Em sistemas mais intensivos, como pastejos rotacionados, o acompanhamento da fertilidade do solo deve ser mais frequente, assim como as adubações de manutenção, preferencialmente todo ano. 

Manejo - Pereira observa que a adubação está muito ligada ao manejo intensivo e que monitorar o estágio de desenvolvimento do capim é fundamental. “Conforme aduba, você favorece o crescimento da planta, então tem que ter uma contabilidade bem-feita do seu banco de biomassa e da sua capacidade de colheita”, afirma. Caso contrário, o capim pode passar do ponto, reduzindo seu valor nutritivo e palatabilidade.

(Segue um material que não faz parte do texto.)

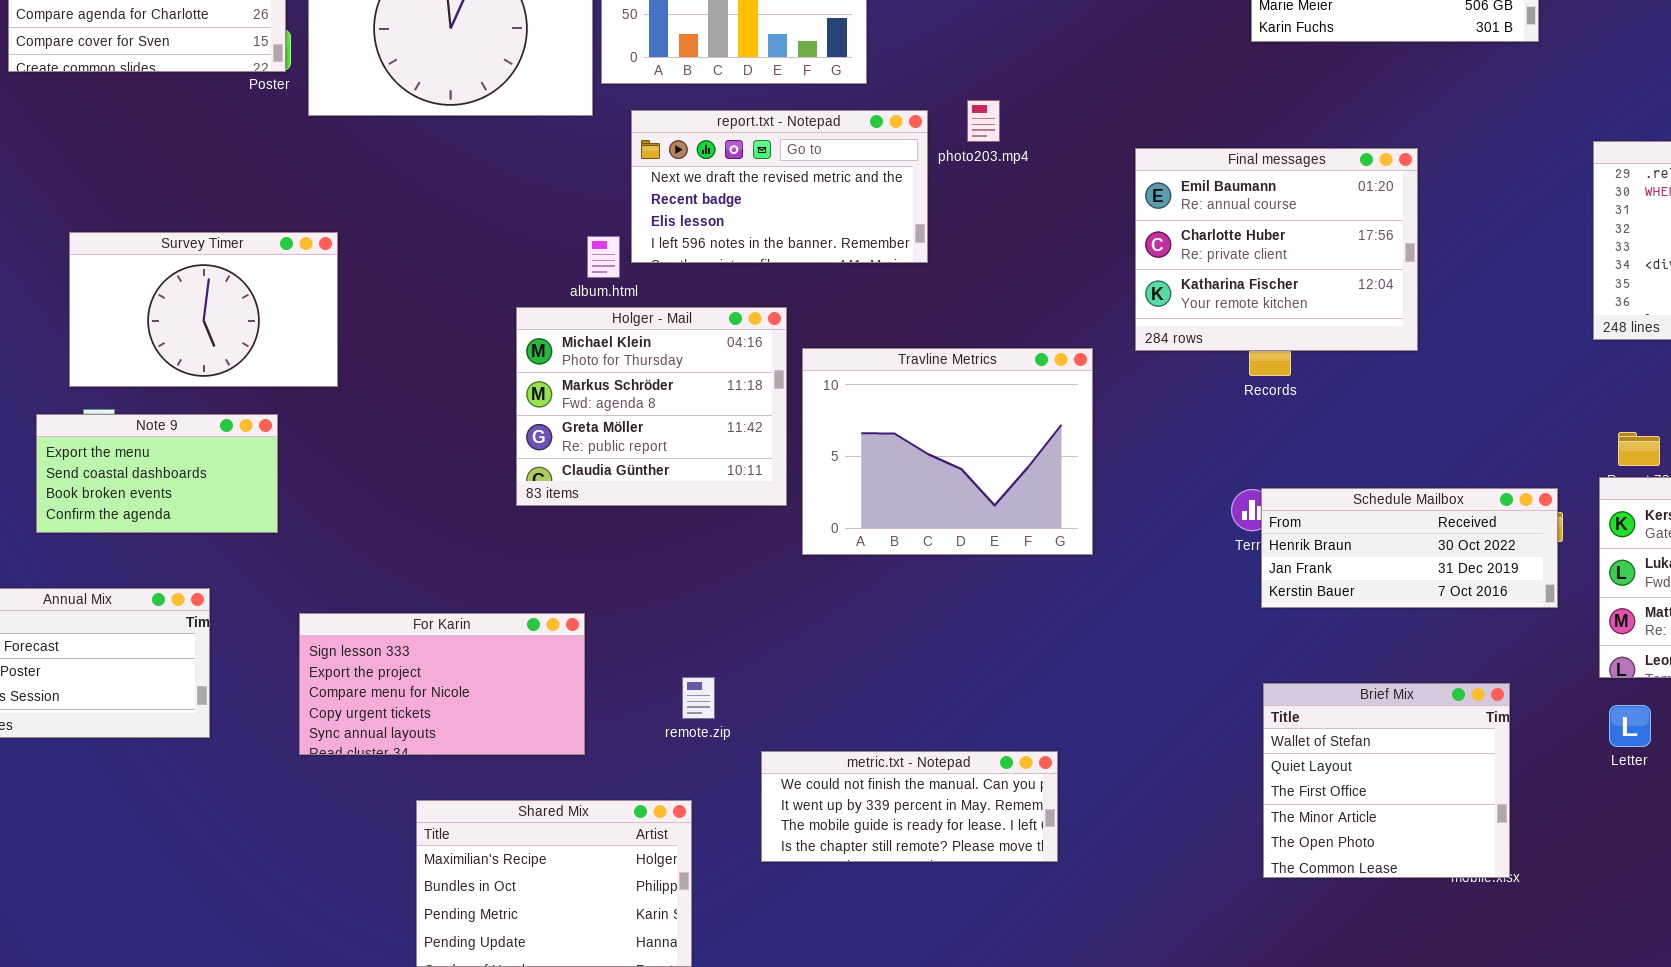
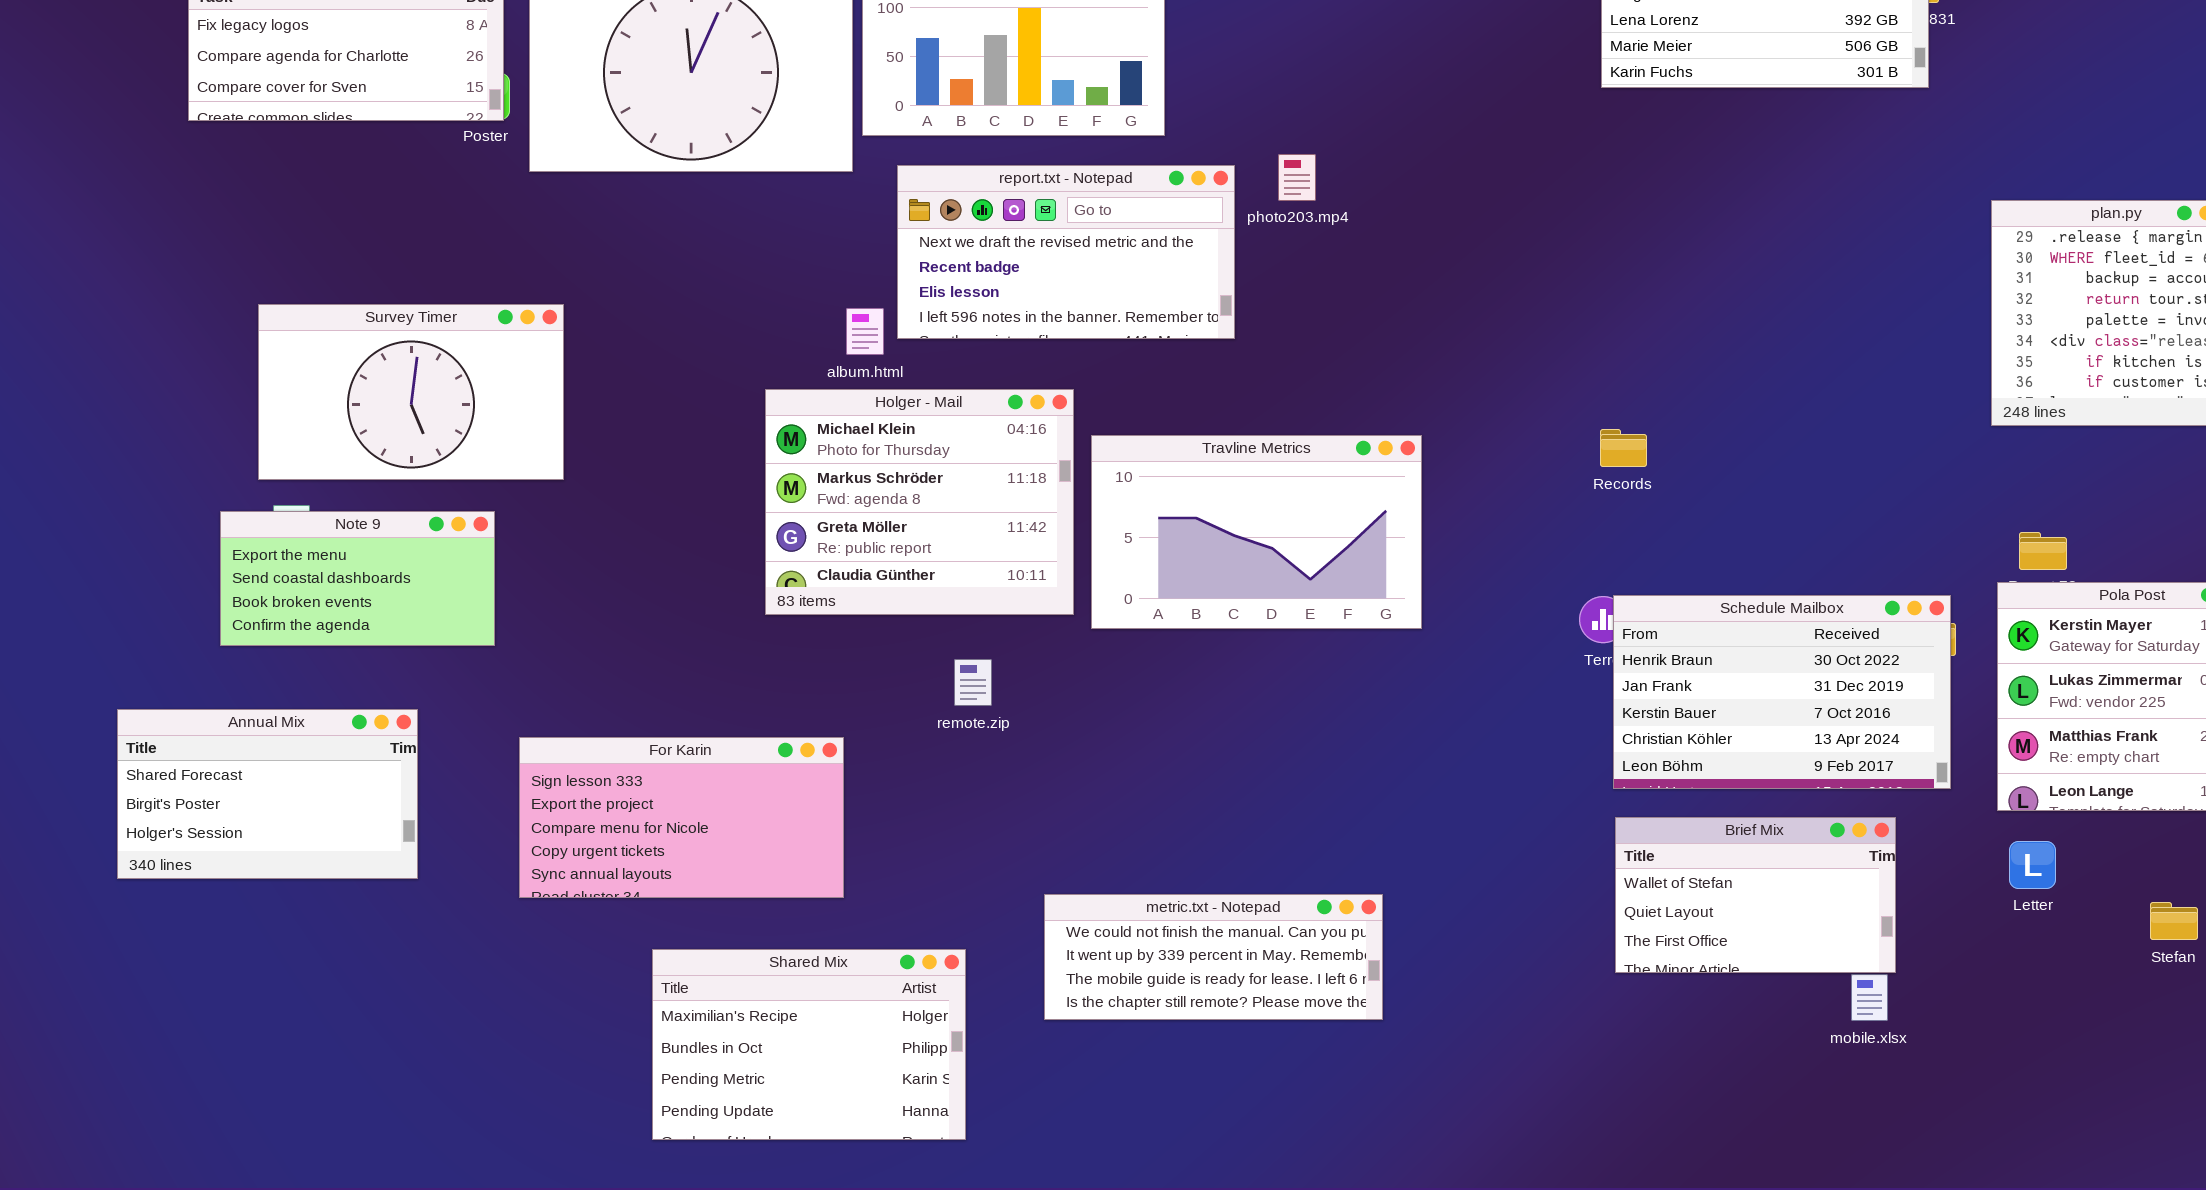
Final messages: [1135,148,1418,351] -> none, closed
Travline Metrics: [802,348,1093,555] -> [1091,435,1422,629], resized
Schedule Mailbox: [1261,488,1558,608] -> [1613,595,1951,789], resized
remote.zip: [682,677,715,719] -> [954,659,992,706], moved
Brief Mix: [1263,683,1510,878] -> [1615,817,1896,973], resized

Na ponta do lápis, o pecuarista pode considerar que cada animal consome, em média, de 1 a 3% de seu peso vivo em matéria seca de alimento diariamente. A variação ocorre por conta da categoria animal e, em especial, da qualidade da forragem  – que varia ao longo do ano. Lembrando que as pastagens podem ter em média de 20 a 35% de matéria seca, uma novilha de 300 kg, por exemplo, consumiria cerca de 25 kg de forragem/dia. A partir do consumo das diferentes categorias animais é possível estimar a área total de pastagem demandada e qual a necessidade de pastos com maior intensificação.

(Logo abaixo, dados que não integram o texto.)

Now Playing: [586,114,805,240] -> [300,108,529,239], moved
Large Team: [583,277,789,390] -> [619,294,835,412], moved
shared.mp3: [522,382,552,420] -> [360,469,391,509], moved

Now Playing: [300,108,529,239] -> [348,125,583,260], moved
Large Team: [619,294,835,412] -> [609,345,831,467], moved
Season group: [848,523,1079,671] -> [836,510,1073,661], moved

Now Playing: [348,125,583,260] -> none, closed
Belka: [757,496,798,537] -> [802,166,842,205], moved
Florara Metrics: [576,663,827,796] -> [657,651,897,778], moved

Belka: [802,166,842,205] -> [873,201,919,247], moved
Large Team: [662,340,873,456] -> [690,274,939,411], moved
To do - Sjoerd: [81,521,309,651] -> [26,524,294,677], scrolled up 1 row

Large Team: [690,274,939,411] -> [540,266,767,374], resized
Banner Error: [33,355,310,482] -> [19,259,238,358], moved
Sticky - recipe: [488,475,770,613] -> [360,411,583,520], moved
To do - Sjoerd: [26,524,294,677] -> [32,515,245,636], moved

Vantagens adicionais - Além do aumento da lotação, a adubação contribui para uma cobertura homogênea do solo pela forrageira, reduzindo a infestação de plantas invasoras. “Isso acontece porque o solo fica melhor coberto e a pastagem mais competitiva”, afirma Pereira.

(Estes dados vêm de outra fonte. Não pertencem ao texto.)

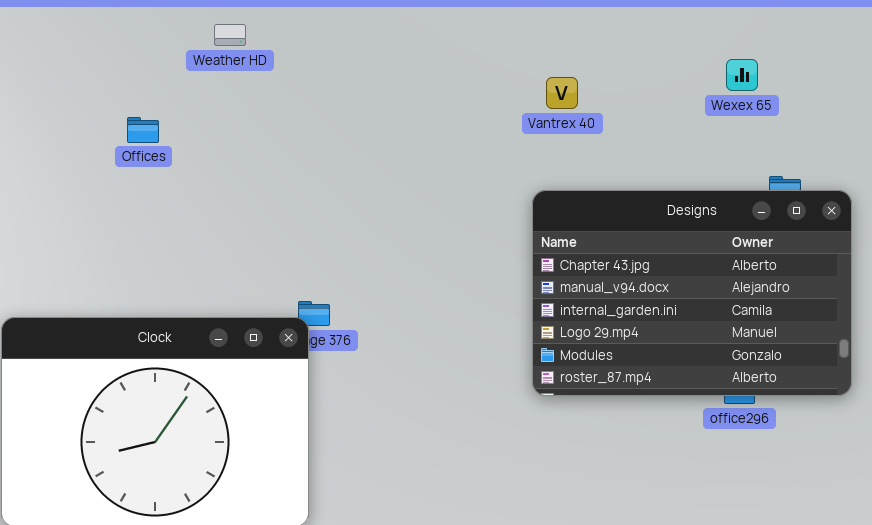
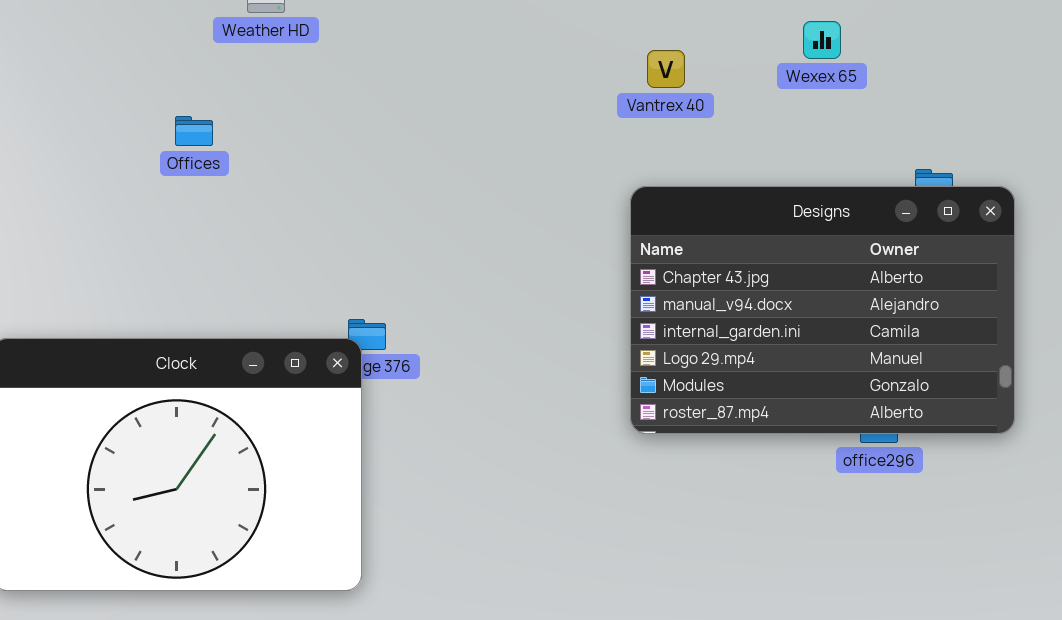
Wexex 65: [726,59,758,91] -> [803,21,841,59], moved
Offices: [127,117,159,143] -> [175,116,213,146], moved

Outro destaque é o aumento do teor de matéria orgânica do solo. “O fertilizante em si não traz matéria orgânica, porém, como ele aumenta a produção de biomassa, seja direta ou indiretamente (no caso do esterco), parte dessa matéria orgânica acaba sendo incorporada ao sistema”. O que pode proporcionar benefícios como: melhor retenção de água, aumento da ação de microrganismos e melhoria da estruturação do solo, podendo reduzir, inclusive, processos de degradação. 

Custo - O maior gasto com adubação se dá com a compra de fertilizantes. Recentemente, em uma área com alta deficiência de nutrientes e na qual se queria intensificar a produção Pereira conta que foi recomendado uso de 450 kg de N/ha para adubação de formação e duas coberturas em um ano, totalizando, na região de MS, um gasto de cerca de R$ 700/ha.

Além do custo do adubo, que gira em torno de R$ 1.400/ton, o produtor tem que arcar com despesas menores: análise de solo, assessoria de um engenheiro agrônomo, equipamento, mão de obra para aplicação.